Task | Copy the lines from the start of the records below through the line containing "forms are particularly", both included, and leave out the pictures.

··········

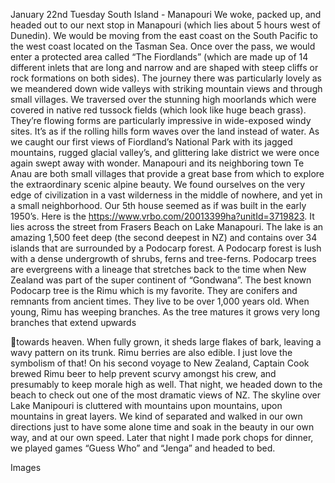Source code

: January 22nd Tuesday
South Island - Manapouri
We woke, packed up, and headed out to our next stop in Manapouri (which lies
about 5 hours west of Dunedin). We would be moving from the east coast on the
South Pacific to the west coast located on the Tasman Sea. Once over the pass,
we would enter a protected area called “The Fiordlands” (which are made up
of 14 different inlets that are long and narrow and are shaped with steep cliffs or
rock formations on both sides). The journey there was particularly lovely as we
meandered down wide valleys with striking mountain views and through small
villages. We traversed over the stunning high moorlands which were covered in
native red tussock fields (which look like huge beach grass). They’re flowing
forms are particularly impressive in wide-exposed windy sites. It’s as if the rolling
hills form waves over the land instead of water. As we caught our first views of
Fiordland’s National Park with its jagged mountains, rugged glacial valley’s, and
glittering lake district we were once again swept away with wonder. Manapouri
and its neighboring town Te Anau are both small villages that provide a great
base from which to explore the extraordinary scenic alpine beauty. We found
ourselves on the very edge of civilization in a vast wilderness in the middle of
nowhere, and yet in a small neighborhood.
Our 5th house seemed as if was built in the early 1950’s. Here is the
https://www.vrbo.com/20013399ha?unitId=3719823. It lies across the street from
Frasers Beach on Lake Manapouri.
The lake is an amazing 1,500 feet deep (the second deepest in NZ) and contains
over 34 islands that are surrounded by a Podocarp forest. A Podocarp forest is
lush with a dense undergrowth of shrubs, ferns and tree-ferns. Podocarp trees
are evergreens with a lineage that stretches back to the time when New Zealand
was part of the super continent of “Gondwana”. The best known Podocarp tree
is the Rimu which is my favorite. They are conifers and remnants from ancient
times. They live to be over 1,000 years old. When young, Rimu has weeping
branches. As the tree matures it grows very long branches that extend upwards

towards heaven. When fully grown, it sheds large flakes of bark, leaving a wavy
pattern on its trunk. Rimu berries are also edible. I just love the symbolism of that!
On his second voyage to New Zealand, Captain Cook brewed Rimu beer to help
prevent scurvy amongst his crew, and presumably to keep morale high as well.
That night, we headed down to the beach to check out one of the most
dramatic views of NZ. The skyline over Lake Manipouri is cluttered with mountains
upon mountains, upon mountains in great layers. We kind of separated and
walked in our own directions just to have some alone time and soak in the beauty
in our own way, and at our own speed. Later that night I made pork chops for
dinner, we played games “Guess Who” and “Jenga” and headed to bed.

Images


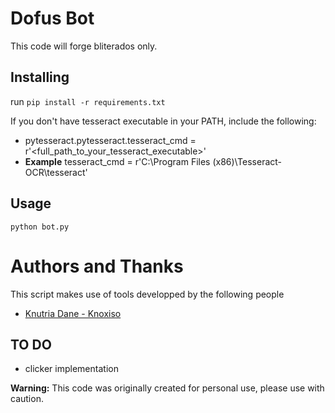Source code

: # Dofus Bot

This code will forge bliterados only.

## Installing

run `pip install -r requirements.txt` 

If you don't have tesseract executable in your PATH, include the following:

* pytesseract.pytesseract.tesseract_cmd = r'<full_path_to_your_tesseract_executable>'
* **Example** tesseract_cmd = r'C:\Program Files (x86)\Tesseract-OCR\tesseract'

## Usage

`python bot.py`


# Authors and Thanks
This script makes use of tools developped by the following people
- [Knutria Dane - Knoxiso](https://github.com/knoxisus)

## TO DO
- clicker implementation

**Warning:** This code was originally created for personal use, please use with caution.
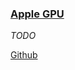 ### [Apple GPU](https://dougallj.github.io/applegpu/docs.html)
*TODO*

[Github](https://github.com/dougallj/applegpu)
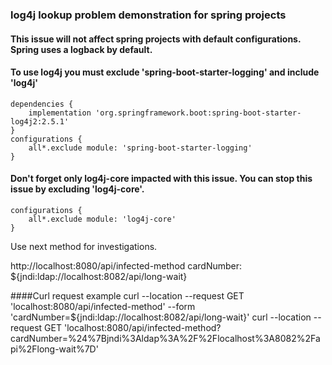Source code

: ### log4j lookup problem demonstration for spring projects

#### This issue will not affect spring projects with default configurations. Spring uses a logback by default.

#### To use log4j you must exclude 'spring-boot-starter-logging' and include 'log4j'
    dependencies {
        implementation 'org.springframework.boot:spring-boot-starter-log4j2:2.5.1'
    }
    configurations {
        all*.exclude module: 'spring-boot-starter-logging'
    }

#### Don't forget only log4j-core impacted with this issue. You can stop this issue by excluding 'log4j-core'. 
    configurations {
        all*.exclude module: 'log4j-core'
    }

Use next method for investigations.

http://localhost:8080/api/infected-method
cardNumber: ${jndi:ldap://localhost:8082/api/long-wait}

####Curl request example
    curl --location --request GET 'localhost:8080/api/infected-method' --form 'cardNumber=${jndi:ldap://localhost:8082/api/long-wait}'
    curl --location --request GET 'localhost:8080/api/infected-method?cardNumber=%24%7Bjndi%3Aldap%3A%2F%2Flocalhost%3A8082%2Fapi%2Flong-wait%7D'
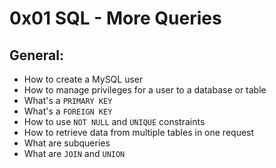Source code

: # 0x01 SQL - More Queries



## General:

* How to create a MySQL user
* How to manage privileges for a user to a database or table
* What's a `PRIMARY KEY`
* What's a `FOREIGN KEY`
* How to use `NOT NULL` and `UNIQUE` constraints
* How to retrieve data from multiple tables in one request
* What are subqueries
* What are `JOIN` and `UNION`
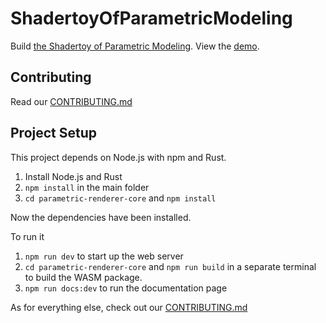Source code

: # ShadertoyOfParametricModeling

Build [the Shadertoy of Parametric Modeling](https://cg-tuwien.github.io/Math2Model/#/). View the [demo](https://cg-tuwien.github.io/Math2Model/#/).

## Contributing

Read our [CONTRIBUTING.md](./CONTRIBUTING.md)

## Project Setup

This project depends on Node.js with npm and Rust. 

1. Install Node.js and Rust
2. `npm install` in the main folder
3. `cd parametric-renderer-core` and `npm install`

Now the dependencies have been installed.

To run it
1. `npm run dev` to start up the web server
2. `cd parametric-renderer-core` and `npm run build` in a separate terminal to build the WASM package.
3. `npm run docs:dev` to run the documentation page

As for everything else, check out our [CONTRIBUTING.md](./CONTRIBUTING.md)

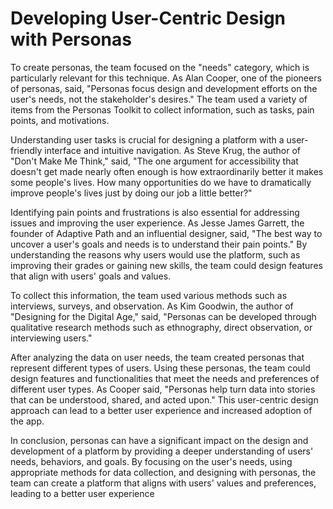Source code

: # Developing User-Centric Design with Personas

To create personas, the team focused on the "needs" category, which is particularly relevant for this technique. As Alan Cooper, one of the pioneers of personas, said, "Personas focus design and development efforts on the user's needs, not the stakeholder's desires." The team used a variety of items from the Personas Toolkit to collect information, such as tasks, pain points, and motivations.

Understanding user tasks is crucial for designing a platform with a user-friendly interface and intuitive navigation. As Steve Krug, the author of "Don't Make Me Think," said, "The one argument for accessibility that doesn't get made nearly often enough is how extraordinarily better it makes some people's lives. How many opportunities do we have to dramatically improve people's lives just by doing our job a little better?"

Identifying pain points and frustrations is also essential for addressing issues and improving the user experience. As Jesse James Garrett, the founder of Adaptive Path and an influential designer, said, "The best way to uncover a user's goals and needs is to understand their pain points." By understanding the reasons why users would use the platform, such as improving their grades or gaining new skills, the team could design features that align with users' goals and values.

To collect this information, the team used various methods such as interviews, surveys, and observation. As Kim Goodwin, the author of "Designing for the Digital Age," said, "Personas can be developed through qualitative research methods such as ethnography, direct observation, or interviewing users."

After analyzing the data on user needs, the team created personas that represent different types of users. Using these personas, the team could design features and functionalities that meet the needs and preferences of different user types. As Cooper said, "Personas help turn data into stories that can be understood, shared, and acted upon." This user-centric design approach can lead to a better user experience and increased adoption of the app.

In conclusion, personas can have a significant impact on the design and development of a platform by providing a deeper understanding of users' needs, behaviors, and goals. By focusing on the user's needs, using appropriate methods for data collection, and designing with personas, the team can create a platform that aligns with users' values and preferences, leading to a better user experience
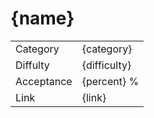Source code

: # {name}

<table>
    <tr>
        <td>Category</td>
        <td>{category}</td>
    </tr>
    <tr>
        <td>Diffulty</td>
        <td>{difficulty}</td>
    </tr>
    <tr>
        <td>Acceptance</td>
        <td>{percent} %</td>
    </tr>
    <tr>
        <td>Link</td>
        <td>{link}</td>
    </tr>
</table>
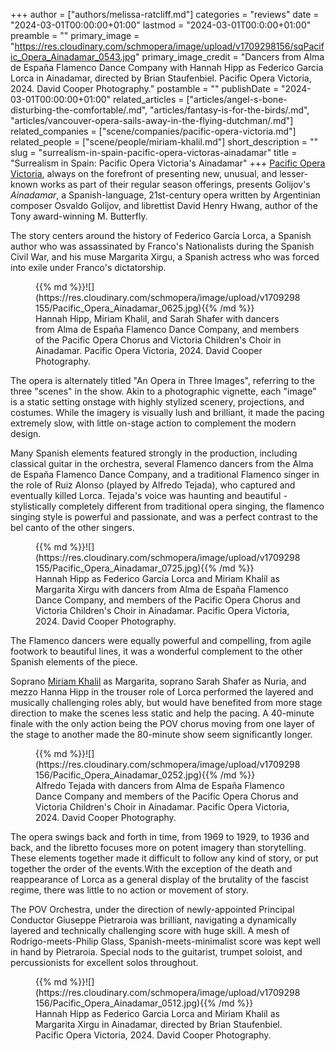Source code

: +++
author = ["authors/melissa-ratcliff.md"]
categories = "reviews"
date = "2024-03-01T00:00:00+01:00"
lastmod = "2024-03-01T00:0:00+01:00"
preamble = ""
primary_image = "https://res.cloudinary.com/schmopera/image/upload/v1709298156/sqPacific_Opera_Ainadamar_0543.jpg"
primary_image_credit = "Dancers from Alma de España Flamenco Dance Company with Hannah Hipp as Federico Garcia Lorca in Ainadamar, directed by Brian Staufenbiel. Pacific Opera Victoria, 2024. David Cooper Photography."
postamble = ""
publishDate = "2024-03-01T00:00:00+01:00"
related_articles = ["articles/angel-s-bone-disturbing-the-comfortable/.md", "articles/fantasy-is-for-the-birds/.md", "articles/vancouver-opera-sails-away-in-the-flying-dutchman/.md"]
related_companies = ["scene/companies/pacific-opera-victoria.md"]
related_people = ["scene/people/miriam-khalil.md"]
short_description = ""
slug = "surrealism-in-spain-pacific-opera-victoras-ainadamar"
title = "Surrealism in Spain: Pacific Opera Victoria's Ainadamar"
+++
[Pacific Opera Victoria](/scene/companies/pacific-opera-victoria/), always on the forefront of presenting new, unusual, and lesser-known works as part of their regular season offerings, presents Golijov's _Ainadamar_, a Spanish-language, 21st-century opera written by Argentinian composer Osvaldo Golijov, and librettist David Henry Hwang, author of the Tony award-winning M. Butterfly.

The story centers around the history of Federico García Lorca, a Spanish author who was assassinated by Franco's Nationalists during the Spanish Civil War, and his muse Margarita Xirgu, a Spanish actress who was forced into exile under Franco's dictatorship. 

<figure data-type="image">{{% md %}}![](https://res.cloudinary.com/schmopera/image/upload/v1709298155/Pacific_Opera_Ainadamar_0625.jpg){{% /md %}}

<figcaption>Hannah Hipp, Miriam Khalil, and Sarah Shafer with dancers from Alma de España Flamenco Dance Company, and members of the Pacific Opera Chorus and Victoria Children's Choir in Ainadamar. Pacific Opera Victoria, 2024. David Cooper Photography.</figcaption>
</figure>

The opera is alternately titled "An Opera in Three Images", referring to the three "scenes" in the show. Akin to a photographic vignette, each "image" is a static setting onstage with highly stylized scenery, projections, and costumes. While the imagery is visually lush and brilliant, it made the pacing extremely slow, with little on-stage action to complement the modern design.

Many Spanish elements featured strongly in the production, including classical guitar in the orchestra, several Flamenco dancers from the Alma de España Flamenco Dance Company, and a traditional Flamenco singer in the role of Ruiz Alonso (played by Alfredo Tejada), who captured and eventually killed Lorca. Tejada's voice was haunting and beautiful - stylistically completely different from traditional opera singing, the flamenco singing style is powerful and passionate, and was a perfect contrast to the bel canto of the other singers. 

<figure data-type="image">{{% md %}}![](https://res.cloudinary.com/schmopera/image/upload/v1709298155/Pacific_Opera_Ainadamar_0725.jpg){{% /md %}}

<figcaption>Hannah Hipp as Federico Garcia Lorca and Miriam Khalil as Margarita Xirgu with dancers from Alma de España Flamenco Dance Company, and members of the Pacific Opera Chorus and Victoria Children's Choir in Ainadamar. Pacific Opera Victoria, 2024. David Cooper Photography.</figcaption>
</figure>

The Flamenco dancers were equally powerful and compelling, from agile footwork to beautiful lines, it was a wonderful complement to the other Spanish elements of the piece.

Soprano [Miriam Khalil](/scene/people/miriam-khalil/) as Margarita, soprano Sarah Shafer as Nuria, and mezzo Hanna Hipp in the trouser role of Lorca performed the layered and musically challenging roles ably, but would have benefited from more stage direction to make the scenes less static and help the pacing. A 40-minute finale with the only action being the POV chorus moving from one layer of the stage to another made the 80-minute show seem significantly longer. 

<figure data-type="image">{{% md %}}![](https://res.cloudinary.com/schmopera/image/upload/v1709298156/Pacific_Opera_Ainadamar_0252.jpg){{% /md %}}

<figcaption>Alfredo Tejada with dancers from Alma de España Flamenco Dance Company and members of the Pacific Opera Chorus and Victoria Children's Choir in Ainadamar. Pacific Opera Victoria, 2024. David Cooper Photography.</figcaption>
</figure>

The opera swings back and forth in time, from 1969 to 1929, to 1936 and back, and the libretto focuses more on potent imagery than storytelling. These elements together made it difficult to follow any kind of story, or put together the order of the events.With the exception of the death and reappearance of Lorca as a general display of the brutality of the fascist regime, there was little to no action or movement of story.

The POV Orchestra, under the direction of newly-appointed Principal Conductor Giuseppe Pietraroia was brilliant, navigating a dynamically layered and technically challenging score with huge skill. A mesh of Rodrigo-meets-Philip Glass, Spanish-meets-minimalist score was kept well in hand by Pietraroia. Special nods to the guitarist, trumpet soloist, and percussionists for excellent solos throughout.

<figure data-type="image">{{% md %}}![](https://res.cloudinary.com/schmopera/image/upload/v1709298156/Pacific_Opera_Ainadamar_0512.jpg){{% /md %}}

<figcaption>Hannah Hipp as Federico Garcia Lorca and Miriam Khalil as Margarita Xirgu in Ainadamar, directed by Brian Staufenbiel. Pacific Opera Victoria, 2024. David Cooper Photography.</figcaption>
</figure>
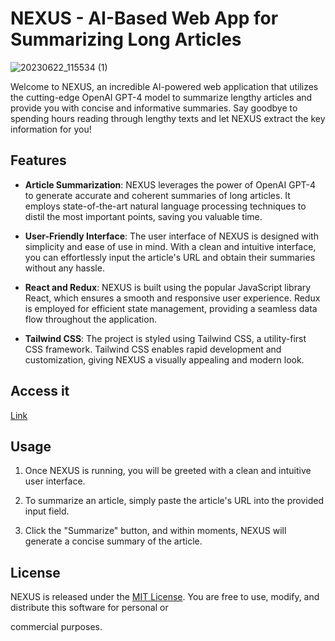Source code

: # NEXUS - AI-Based Web App for Summarizing Long Articles

![20230622_115534 (1)](https://github.com/prabhat1001/nexus/assets/71027441/e0cf0498-acb6-44a8-9b65-faf3d5792c4a)

Welcome to NEXUS, an incredible AI-powered web application that utilizes the cutting-edge OpenAI GPT-4 model to summarize lengthy articles and provide you with concise and informative summaries. Say goodbye to spending hours reading through lengthy texts and let NEXUS extract the key information for you!

## Features

- **Article Summarization**: NEXUS leverages the power of OpenAI GPT-4 to generate accurate and coherent summaries of long articles. It employs state-of-the-art natural language processing techniques to distil the most important points, saving you valuable time.

- **User-Friendly Interface**: The user interface of NEXUS is designed with simplicity and ease of use in mind. With a clean and intuitive interface, you can effortlessly input the article's URL and obtain their summaries without any hassle.

- **React and Redux**: NEXUS is built using the popular JavaScript library React, which ensures a smooth and responsive user experience. Redux is employed for efficient state management, providing a seamless data flow throughout the application.

- **Tailwind CSS**: The project is styled using Tailwind CSS, a utility-first CSS framework. Tailwind CSS enables rapid development and customization, giving NEXUS a visually appealing and modern look.

## Access it
[Link]()

## Usage

1. Once NEXUS is running, you will be greeted with a clean and intuitive user interface.

2. To summarize an article, simply paste the article's URL into the provided input field.

3. Click the "Summarize" button, and within moments, NEXUS will generate a concise summary of the article.


## License

NEXUS is released under the [MIT License](https://opensource.org/licenses/MIT). You are free to use, modify, and distribute this software for personal or

 commercial purposes.


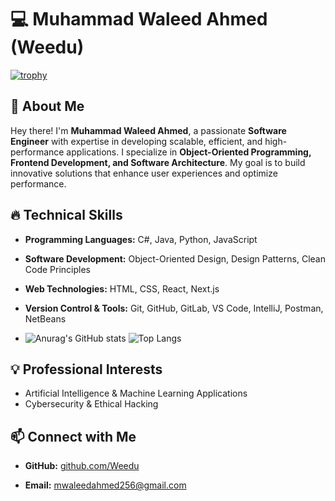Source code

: # 💻 Muhammad Waleed Ahmed (Weedu)
[![trophy](https://github-profile-trophy.vercel.app/?username=weedu230&theme=onedark)](https://github.com/ryo-ma/github-profile-trophy)
## 🚀 About Me
Hey there! I'm **Muhammad Waleed Ahmed**, a passionate **Software Engineer** with expertise in developing scalable, efficient, and high-performance applications. I specialize in **Object-Oriented Programming, Frontend Development, and Software Architecture**. My goal is to build innovative solutions that enhance user experiences and optimize performance.

## 🔥 Technical Skills
- **Programming Languages:** C#, Java, Python, JavaScript
- **Software Development:** Object-Oriented Design, Design Patterns, Clean Code Principles
- **Web Technologies:** HTML, CSS, React, Next.js
- **Version Control & Tools:** Git, GitHub, GitLab, VS Code, IntelliJ, Postman, NetBeans

- ![Anurag's GitHub stats](https://github-readme-stats.vercel.app/api?username=anuraghazra&show_icons=true&theme=radical)   ![Top Langs](https://github-readme-stats.vercel.app/api/top-langs/?username=anuraghazra&layout=compact)

## 💡 Professional Interests
- Artificial Intelligence & Machine Learning Applications
- Cybersecurity & Ethical Hacking

## 📫 Connect with Me
- **GitHub:** [github.com/Weedu](#)

- **Email:** mwaleedahmed256@gmail.com

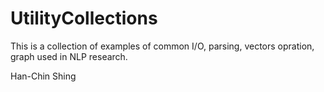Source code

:UtilityCollections
==================

This is a collection of examples of common I/O, parsing, vectors opration, graph used in NLP research.

Han-Chin Shing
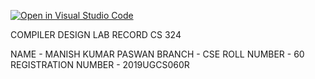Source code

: [![Open in Visual Studio Code](https://classroom.github.com/assets/open-in-vscode-f059dc9a6f8d3a56e377f745f24479a46679e63a5d9fe6f495e02850cd0d8118.svg)](https://classroom.github.com/online_ide?assignment_repo_id=5571471&assignment_repo_type=AssignmentRepo)


COMPILER DESIGN LAB RECORD CS 324


NAME - MANISH KUMAR PASWAN
                                                                                                                                                                              BRANCH - CSE
ROLL NUMBER - 60
REGISTRATION NUMBER - 2019UGCS060R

··········

Output of the task |
Source code

: January 22nd Tuesday
South Island - Manapouri
We woke, packed up, and headed out to our next stop in Manapouri (which lies
about 5 hours west of Dunedin). We would be moving from the east coast on the
South Pacific to the west coast located on the Tasman Sea. Once over the pass,
we would enter a protected area called “The Fiordlands” (which are made up
of 14 different inlets that are long and narrow and are shaped with steep cliffs or
rock formations on both sides). The journey there was particularly lovely as we
meandered down wide valleys with striking mountain views and through small
villages. We traversed over the stunning high moorlands which were covered in
native red tussock fields (which look like huge beach grass). They’re flowing
forms are particularly impressive in wide-exposed windy sites. It’s as if the rolling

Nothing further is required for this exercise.